Потусторонность в творчестве Набокова В. Е. Александров связывает с духовным феноменом епифании : «Характерными особенностями набоковских епифаний являются синтез различных чувственных переживаний и воспоминаний, ощущение вневременности, интуитивное прозрение бессмертия. Этот познавательный, психологический и духовный опыт тесно связан с набоковской концепцией художнического вдохновения и таким образом превращается в один из аспектов неизменной темы писателя — созидания искусства. Но этот опыт также структурно совмещен с формальными особенностями его книг, где детали, обладающие внутренней связью, рассеяны в контексте, который эту связь всячески скрывает» [2].
Текст, моделирующий сокрытую тайну.
Подобная тактика повествователя понуждает читателя «либо собирать, по одному, звенья той или иной цепочки, либо обнаруживать ту деталь, которая служит „шифром“ ко всему коду; когда это удается, вся цепь, или конструкция внезапно освещаются ярким светом. Во всем этом процессе дешифровки, которой вынужден заниматься читатель Набокова, есть глубокий тайный умысел. Поскольку заключения, к которым читатель приходит, зависят от того, насколько прочно осели в памяти детали, у него возникает некое подобие вневременного прозрения тех или иных смысловых оттенков текста; таким образом его изымают из локализованного, линейного и ограниченного во времени процесса чтения» [2].
Несмотря на набоковскую манеру укрывать самое важное [2], в его произведениях жизнь подчиняется некоторому осмысленному и правильному рисунку, смысл и правила которого открываются за ее пределом [10;13]; посему бывалый читатель знает, что даже самые трудные задачи Набокова имеют решение, на каждом уровне единственное [10;13]. Вот «два, три, или пять, или десять пунктов текста начинают звучать в унисон благодаря расположенной на заднем таинственном плане, на других берегах начертанной схемке. ‹…› Важно, что есть всегда потусторонняя, хотя и зыбкая, связь» [74;151].
Найти эту путеводную нить!
Александров уверен, что сам факт сокрытия и потребность в расшифровке как со стороны героев, так и читателей, сами по себе определяют тематические и формальные свойства его художественного мира, будучи интимно связаны с его концепцией потусторонности [2].
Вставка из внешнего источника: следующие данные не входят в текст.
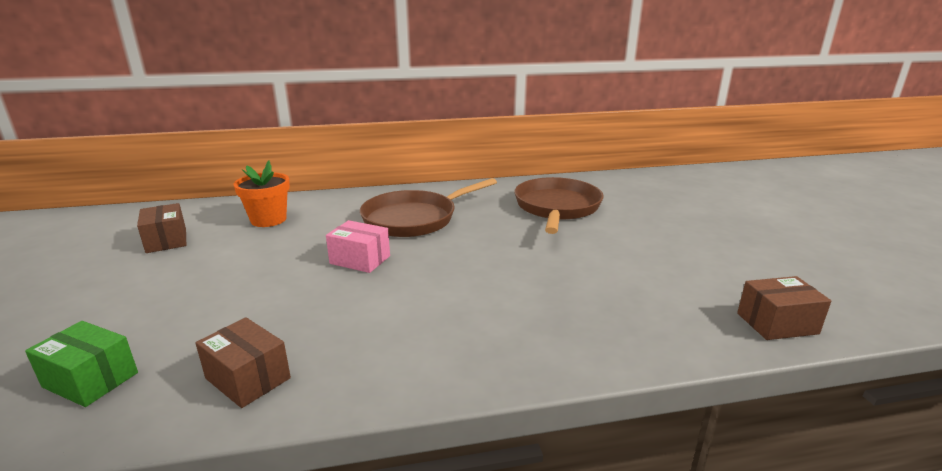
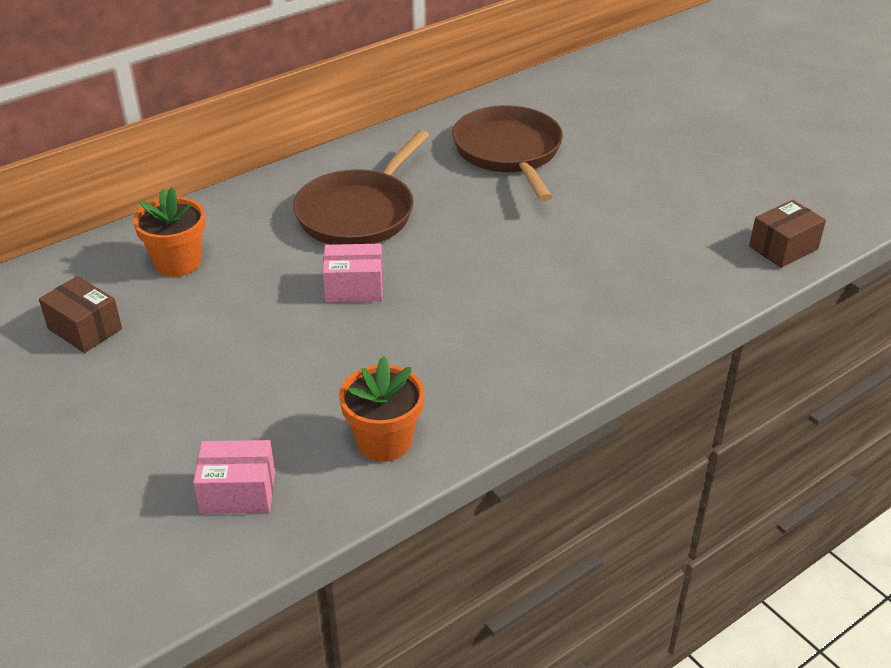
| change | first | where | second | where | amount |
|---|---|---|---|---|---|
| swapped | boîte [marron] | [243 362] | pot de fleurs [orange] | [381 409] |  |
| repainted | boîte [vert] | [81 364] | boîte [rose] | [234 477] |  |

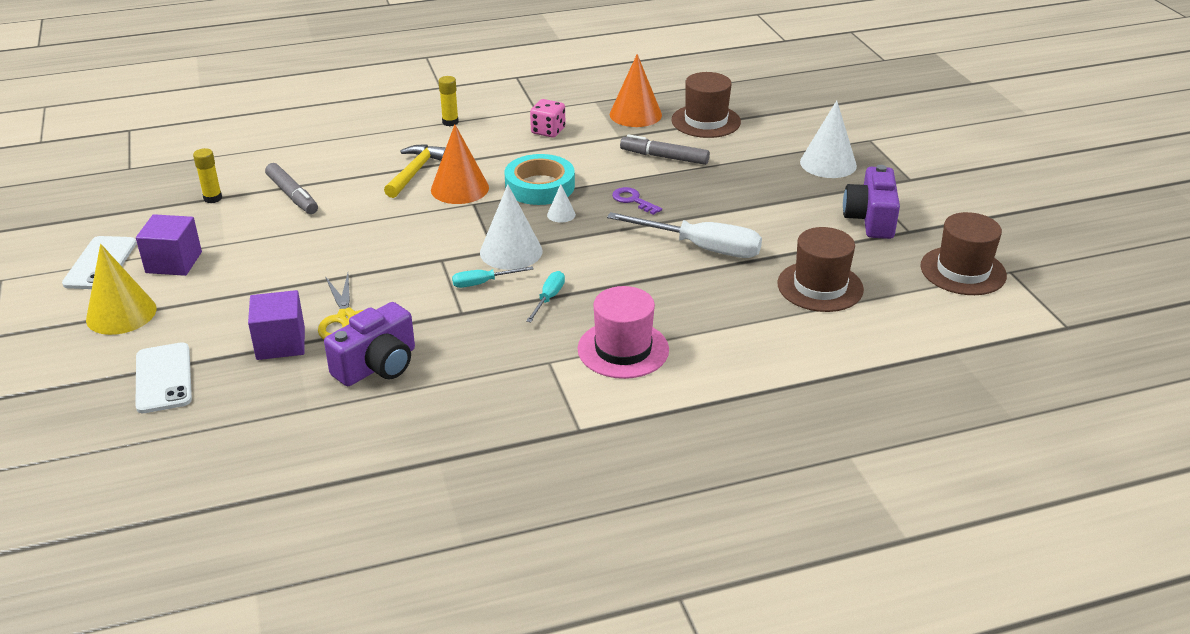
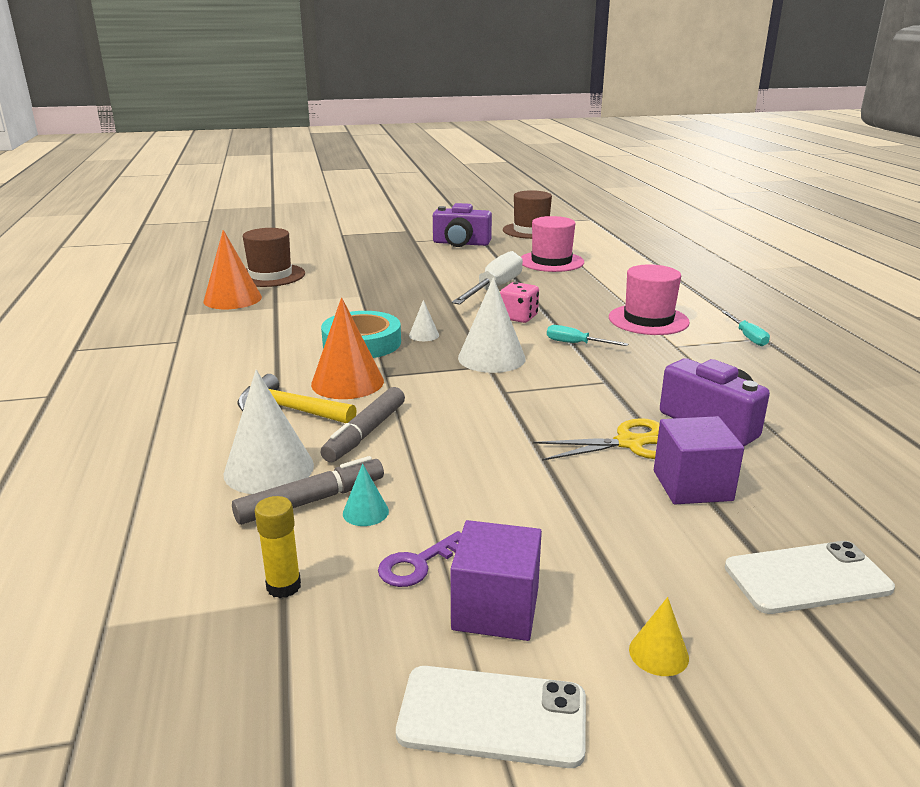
| change | first | where | second | where | amount |
|---|---|---|---|---|---|
| gone | bâton de colle [jaune] | [449 101] |  |  |  |
| new |  |  | cône [turquoise] | [366 495] |  |
| shifted | tournevis [turquoise] | [493 277] |  | [746 328] |  |
| shifted | dé [rose] | [547 118] |  | [519 302] |  |
| shifted | clé [violet] | [637 201] |  | [420 559] |  |
| shifted | feutre [gris] | [665 149] |  | [363 424] |  |
| shifted | cône [blanc] | [828 139] |  | [268 432] |  |
| repainted | chapeau [marron] | [820 269] | chapeau [rose] | [552 244] |  |
| scaled | cône [jaune] | [121 289] |  | [659 636] | x0.48 |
Еще вопрос: иномирность — причина его особого писательского зрения-воображения или есть какие-то другие аналоги удивительного дара Набокова? Исследователи подчеркивают особый сплав восприятия, воображения и памяти у писателя: «В основе этого поразительно блестящего, чуть что не ослепительного таланта лежит комбинация виртуозного владения словом с болезненно-острым зрительным восприятием и необыкновенно цепкой памятью, в результате чего получается какое-то таинственное, почти что жуткое слияние процесса восприятия с процессом запечатления» [136]. Набоков «сохранил в себе некое рудиментарное начало, уже неизвестное нашим просвещенным временам» [161], особый набоковский феномен — «одержимость памятью, бремя, иго, господство, власть памяти над сознанием писателя. ‹…› Она интерпретируется как пространство, дом, вместилище, оптическое устройство, наделенное энергией и творческой силой существо» [135], мироощущение «как бы двойного бытия» имеет свой аналог в набоковском двойственном положении «на пороге» разных времен и «эпох» [161].
Память настолько важна, что впрямую связывается с личностью: она стала не просто запасом хранимых в сознании впечатлений, а особой нравственной доминантой в душе человека, мерой его совести, его духовности [135]; главным для писателя является приглашение к «тотальному воспоминанию», понимаемому как духовный акт воскрешения («собирания») личности [135].
Что же хочет вспомнить Набоков, чтобы собрать себя?
Для чего и куда раз за разом он пытается пробиться?
Родовая память: приобретение и излечение травмы
…Память есть род воображения, сконцентрированного на определенной точке.
В. В. Набоков
И в бесконечности отражения уже нет отражения, есть высшая реальность.
В. С. Библер. Замыслы.
«Театр личной тайны», по выражению Г. Хасина [148], есть все пространство писателя; именно в этих темных закулисных пространствах и находится «главное сокровище и сердце Набокова. ‹…› Перипетии романов будто только иллюстрируют авторские, всякий раз чуть новые, личные разбирательства. ‹…› И каждый роман — рассказ о возможности или, чаще, невозможности очередного способа пробиться сквозь корку и переплетение ковра мира к изнанке, где завязаны все узелки» [162].